— Extracto del texto —

+ + + + +

Porque Music Legends no tiene nada que ver con un festival masificado al uso, para empezar, hay incluso sillas en frente del escenario, en concreto 191, como nos dijeron los que se tomaron la molestia de contarlas.
Y también existen bancos, hierba para sentarse y hasta desde el frontón que hacía de puesto de avituallamiento uno podía contemplar tranquilamente los conciertos degustando prestigiosas salchichas alemanas. Aquí lo que primaba era el morro fino, ese que detesta el kalimotxo y otras guarradas y abraza un buen Crianza, un Marianito o cualquier otra exquisitez.
Todo ello en un entorno natural privilegiado, ahí en medio del monte, un emplazamiento que algunos veteranos han comparado con el de la Sierra de Gredos, sede habitual de festivales respetuosos con la naturaleza.
Y otro dato reseñable, los conciertos no se prolongan hasta altas horas de la madrugada, sino que terminan con puntualidad británica a las doce de la noche, momento en el que los ancianos pueden regresar a sus casas y no salir hasta el año siguiente y los más atrevidos acercarse hasta alguna zona de copas para continuar con el fiestón.
La última leyenda americana
Debido al cartel tan descompensado entre la primera y la segunda jornada, no sorprendió que a falta de un cabeza con tirón el día inaugural el panorama anduviera un tanto desangelado, en torno a unas 500 almas. Lo gordo llegaría el sábado, los mitos de verdad, por lo que muchos afrontarían la velada con tranquilidad, sin demasiadas expectativas, una suerte de aperitivo de lo que vendría en pocas horas.
Pasando de largo de la perrofláutica Amparo Sánchez, antes conocida como Amparanoia, hubiéramos visto de muy buena gana a David Lindley, guitarrista californiano colaborador de Ry Cooper o Jackson Browne, pero nos confundimos de estación y para cuando encontramos el sitio en su idílico entorno ya estaba sobre las tablas la coalición vallisoletana-madrileña Corizonas formada por miembros de Arizona Baby y Los Coronas.

+ + + + +

— Datos recogidos —
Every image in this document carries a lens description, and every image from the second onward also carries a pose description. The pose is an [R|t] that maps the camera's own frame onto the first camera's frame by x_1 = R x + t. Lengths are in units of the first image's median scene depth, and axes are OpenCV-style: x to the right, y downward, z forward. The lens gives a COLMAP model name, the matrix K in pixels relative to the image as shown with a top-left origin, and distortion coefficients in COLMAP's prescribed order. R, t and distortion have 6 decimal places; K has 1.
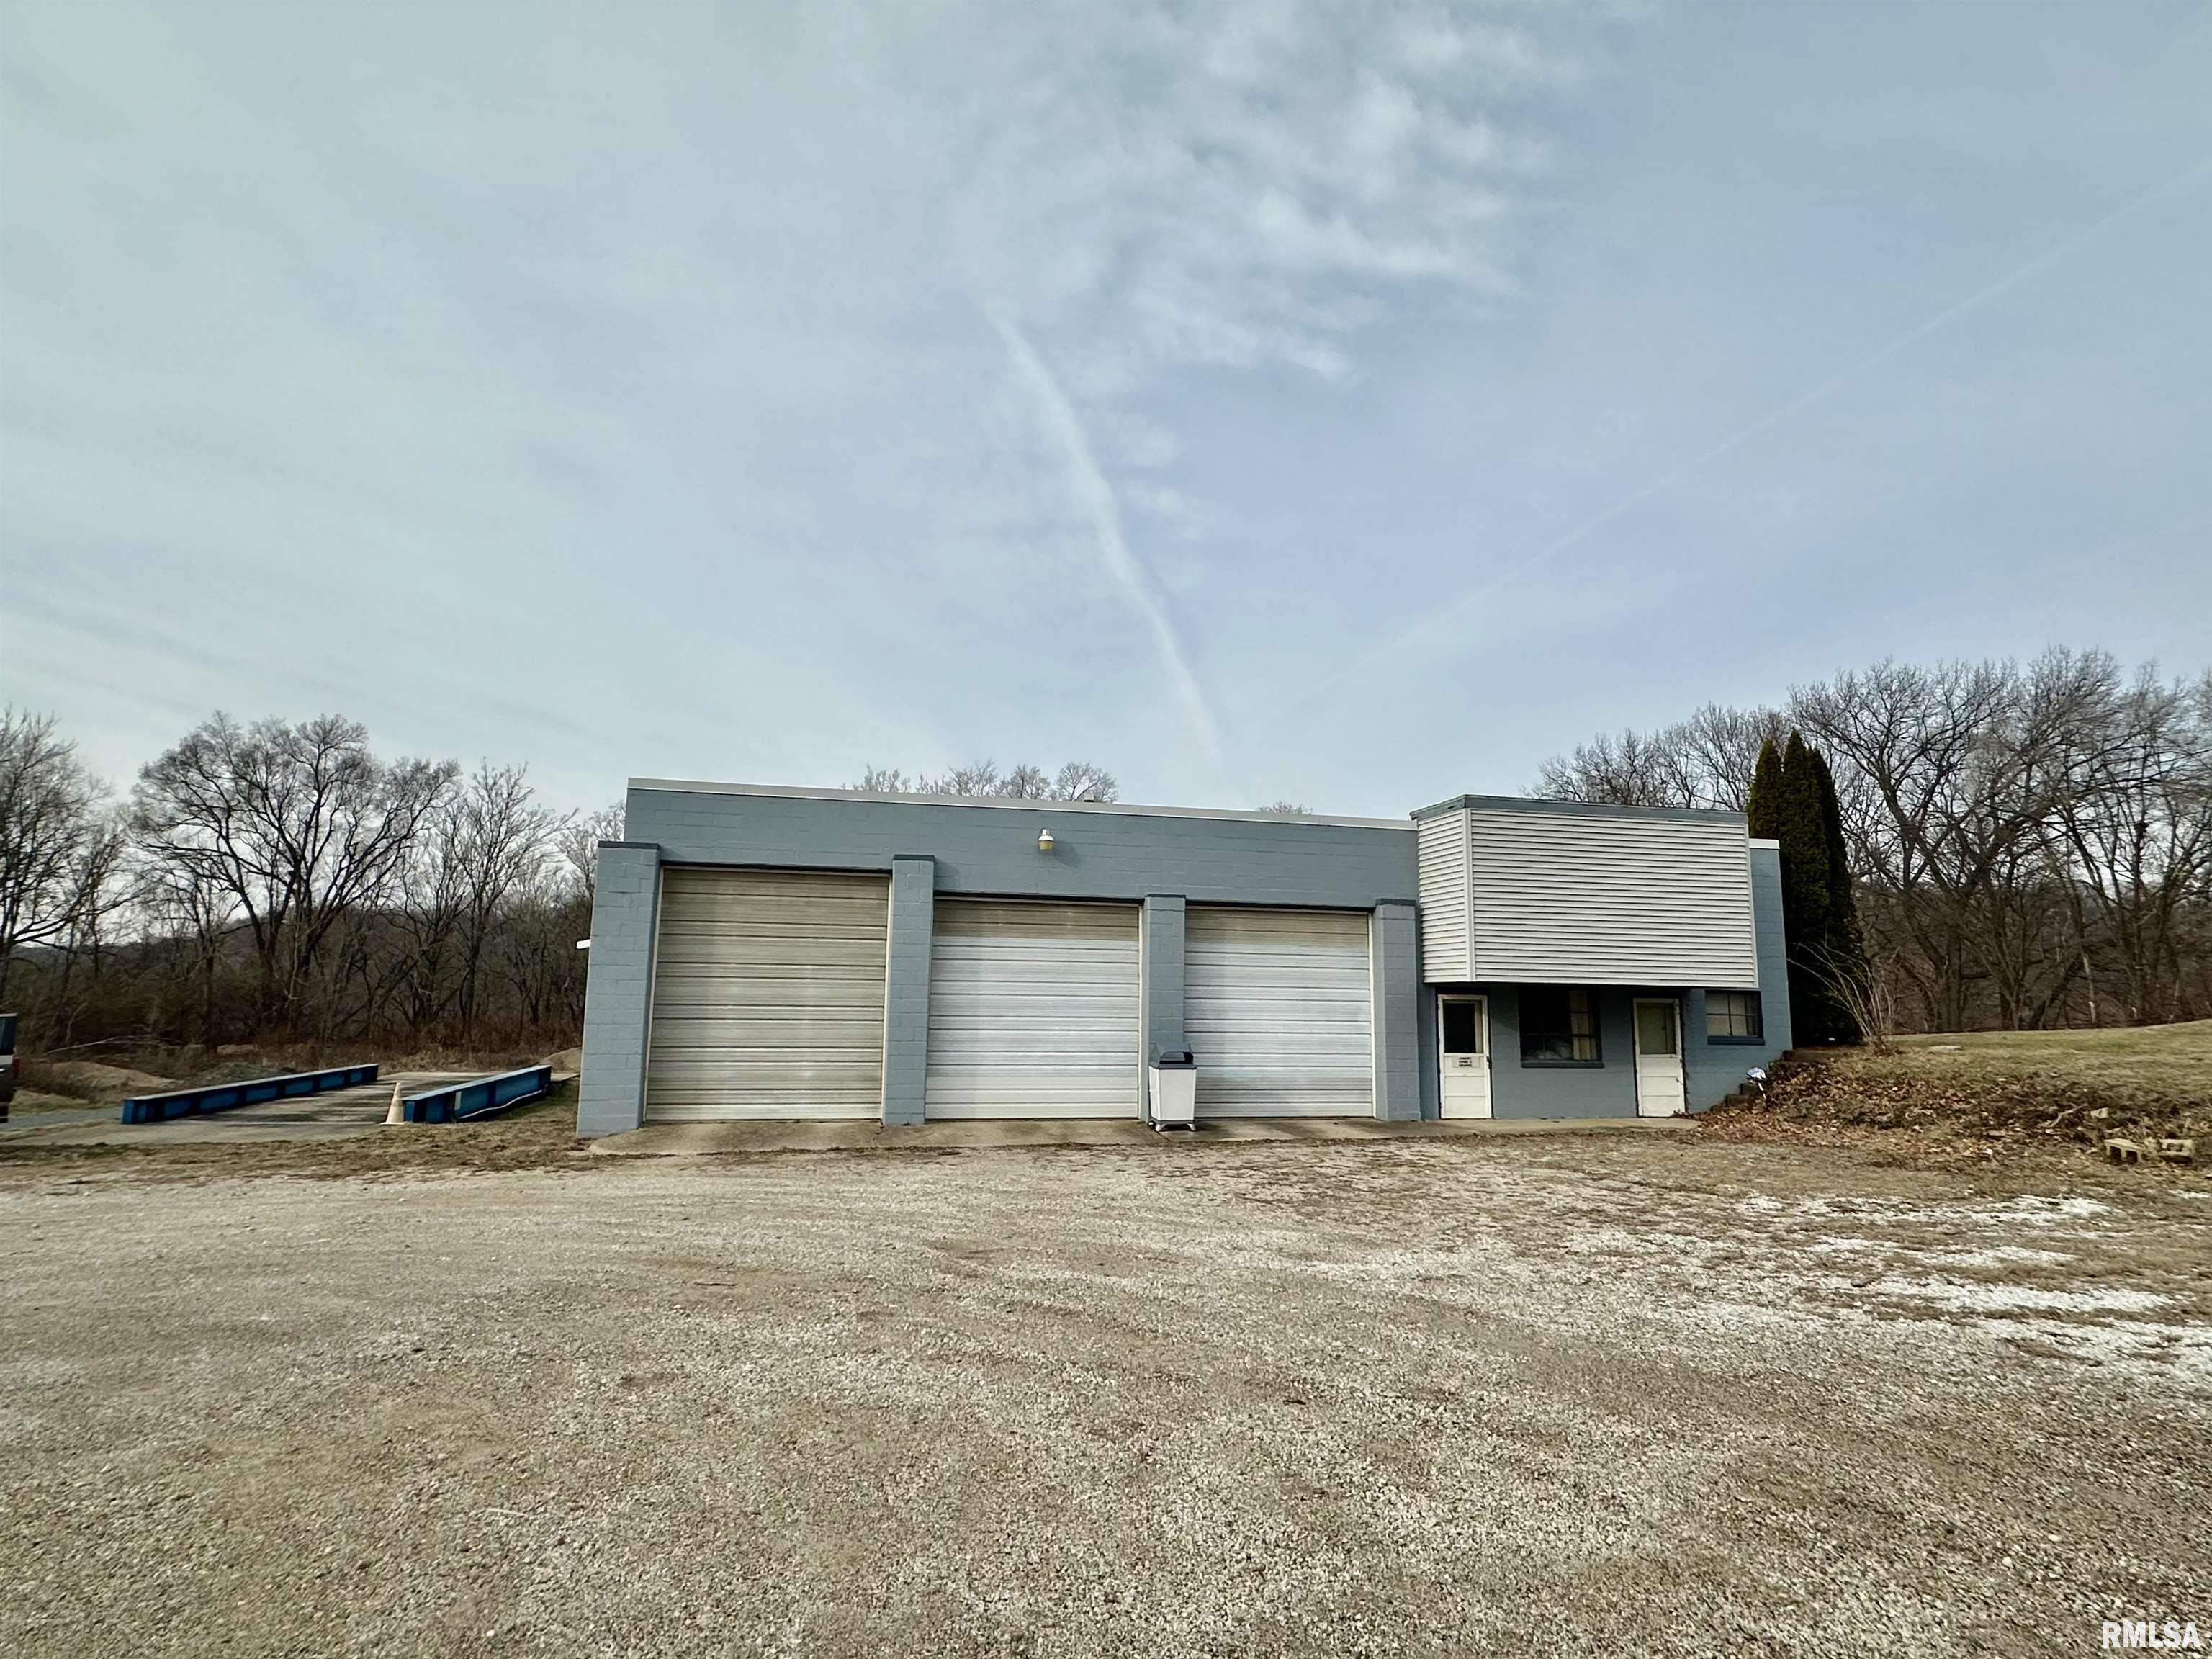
lens RADIAL K [[1135.9, 0, 1106.0], [0, 1135.9, 829.5], [0, 0, 1]] dist [0.001857, 0.000260]
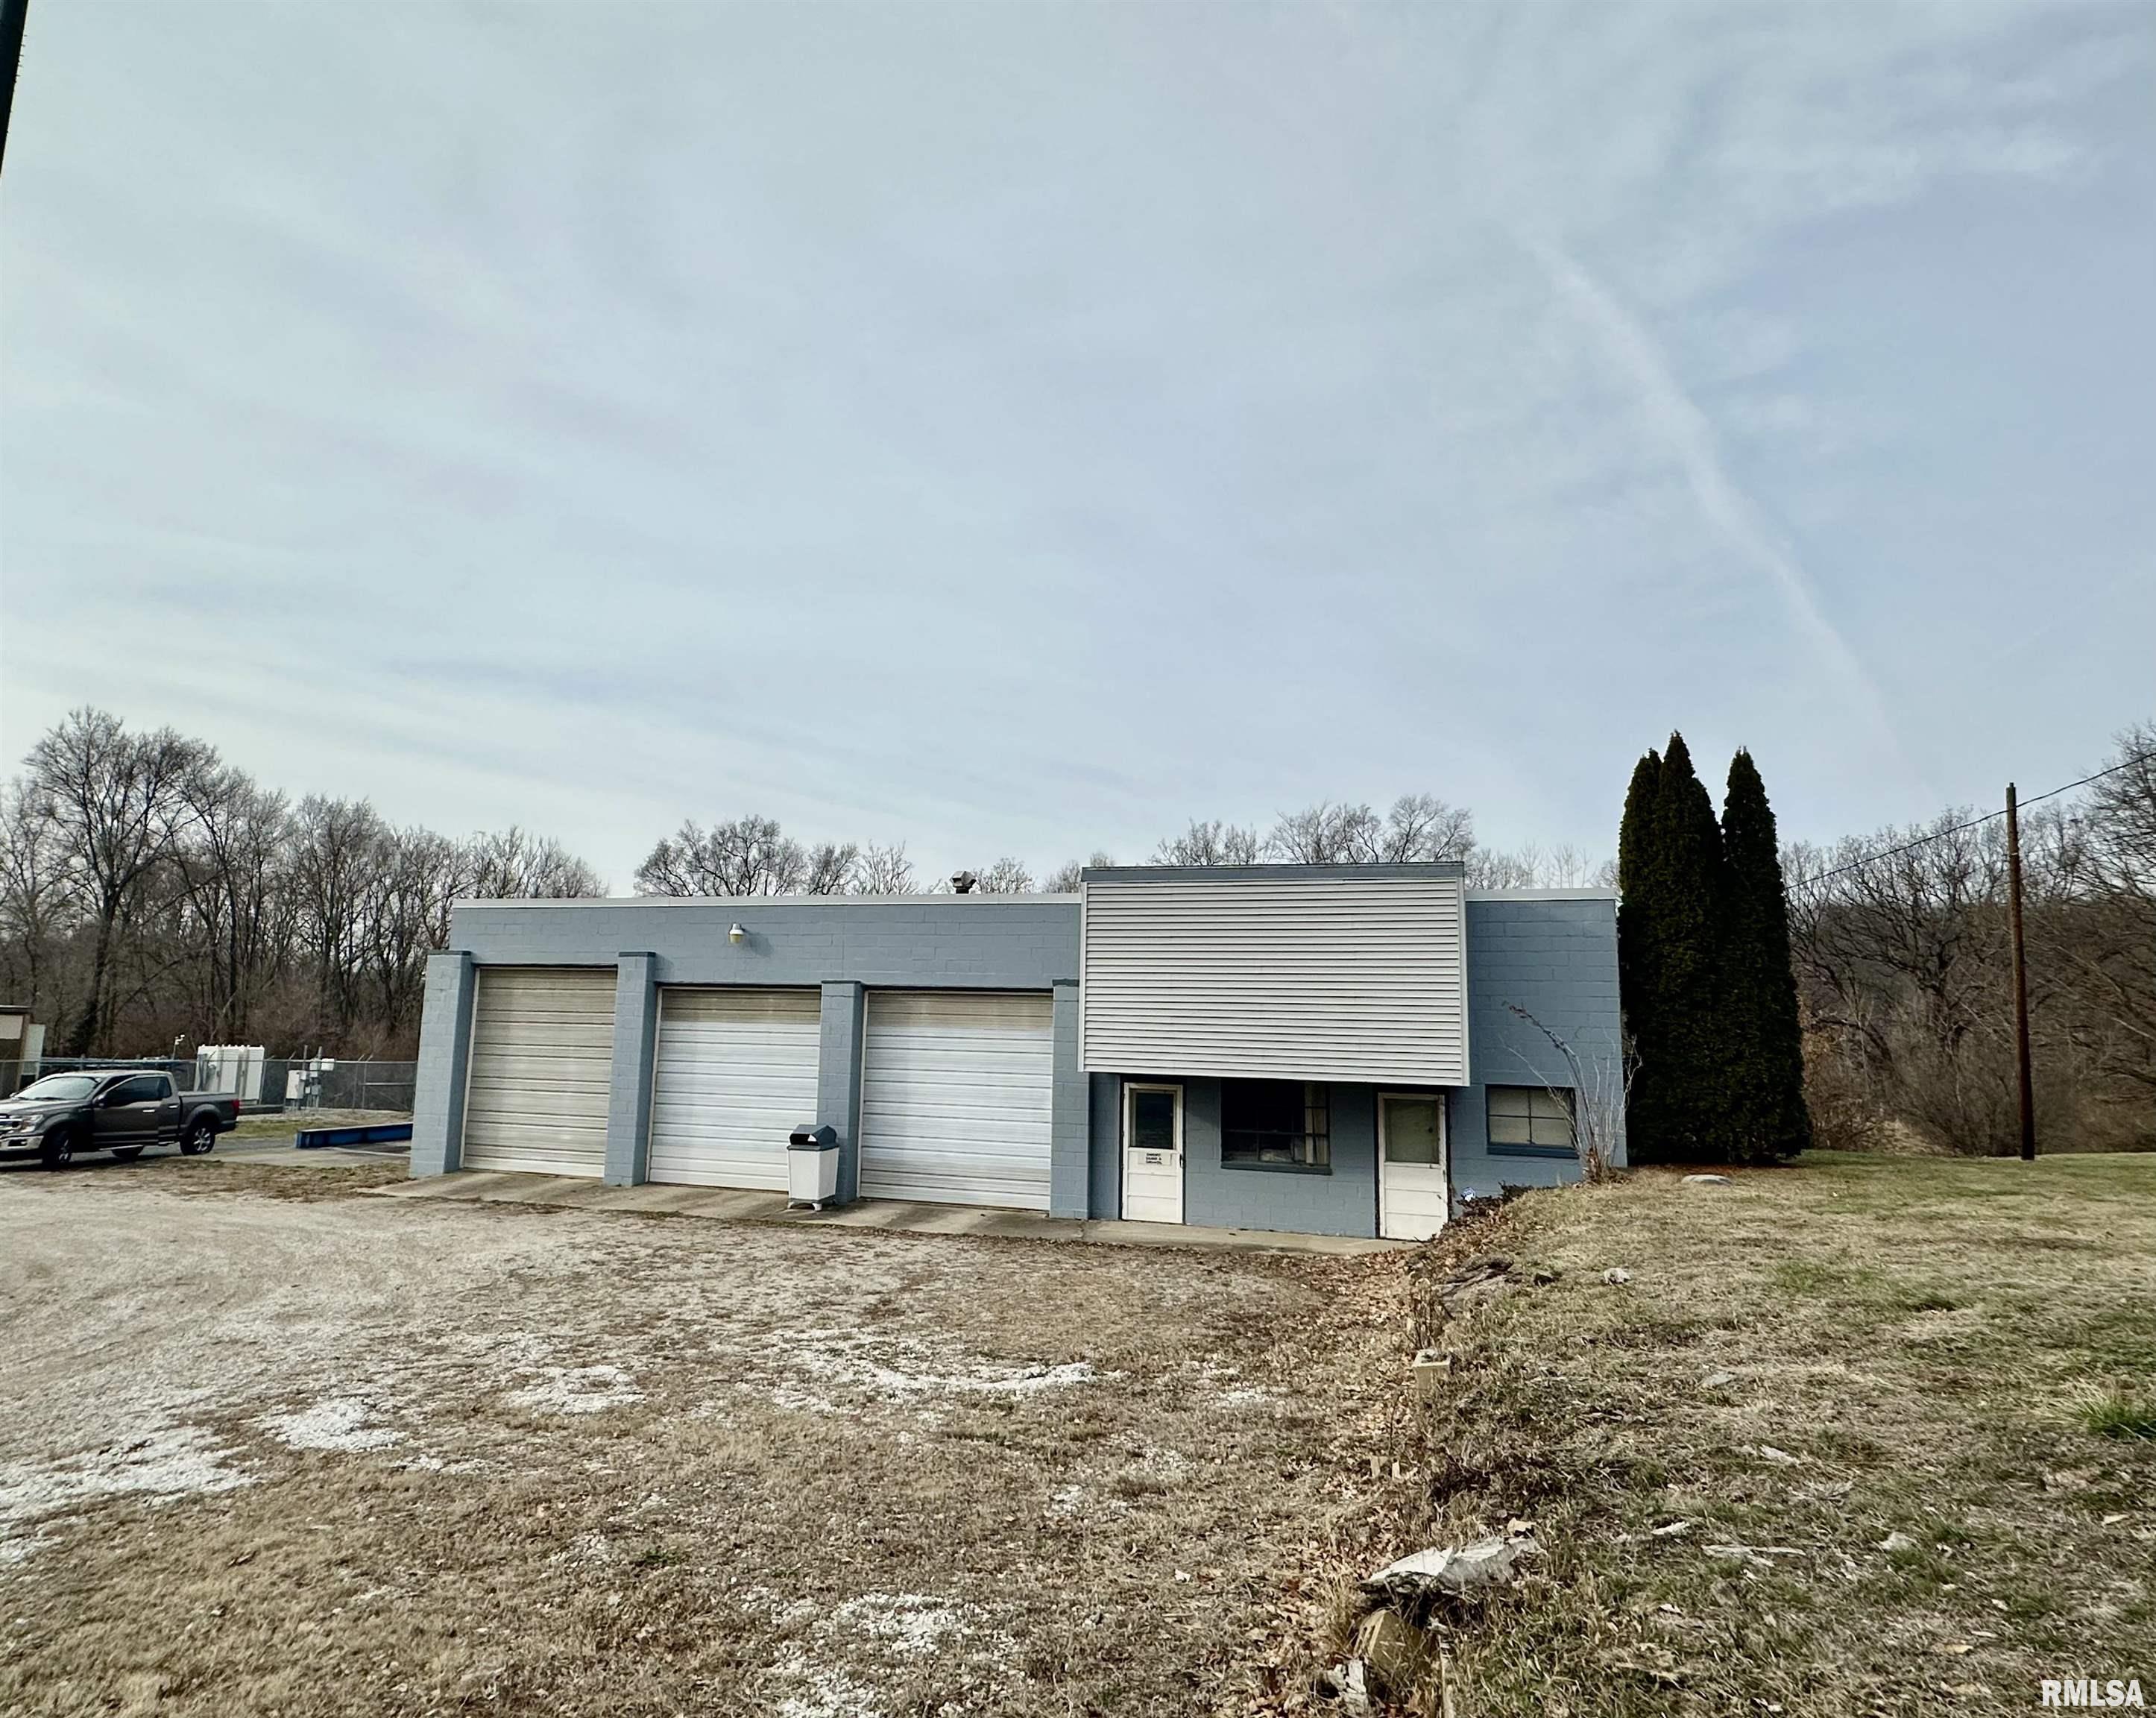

+ + + + +

— Ejercicios —
1/ En la crónica del festival Music Legends, ¿a qué hora se acaban los conciertos?
2/ Sigue escribiendo la crónica del festival Music Legends justo después de su última frase.
No hace falta mirar el listado.

— Respuestas —
1/ A las doce de la noche, con puntualidad británica.

2/
Presentaban su reciente largo ‘Nueva Dimensión’, del que sonaron precisamente el tema homónimo o “Luces Azules” y dieron un bolo muy decente a la altura de músicos tan reputados como el batería Loza, el espectacular cantante Javier Vielba o el perpetuo dicharachero Fernando Pardo, que terminó reivindicando el rock n’ roll de garito, no sin antes asegurar con cierta chulería que eran “nuestro grupo y cada día el de más gente”. Qué cachondo es siempre este hombre.
Lo cierto es que hemos podido ver a Elliot Murphy en infinidad de ocasiones porque el tipo casi parece afincado en el País Vasco con sus dos o tres visitas por año, pero lo hemos ignorado por la pereza que nos producen la pléyade de imitadores de Dylan o Springsteen. Nunca es tarde para rectificar y admitir la valía del cantautor neoyorquino en las distancias cortas y alabar su recital acompañado de banda que rompió asimismo su rutina de oficiar en solitario.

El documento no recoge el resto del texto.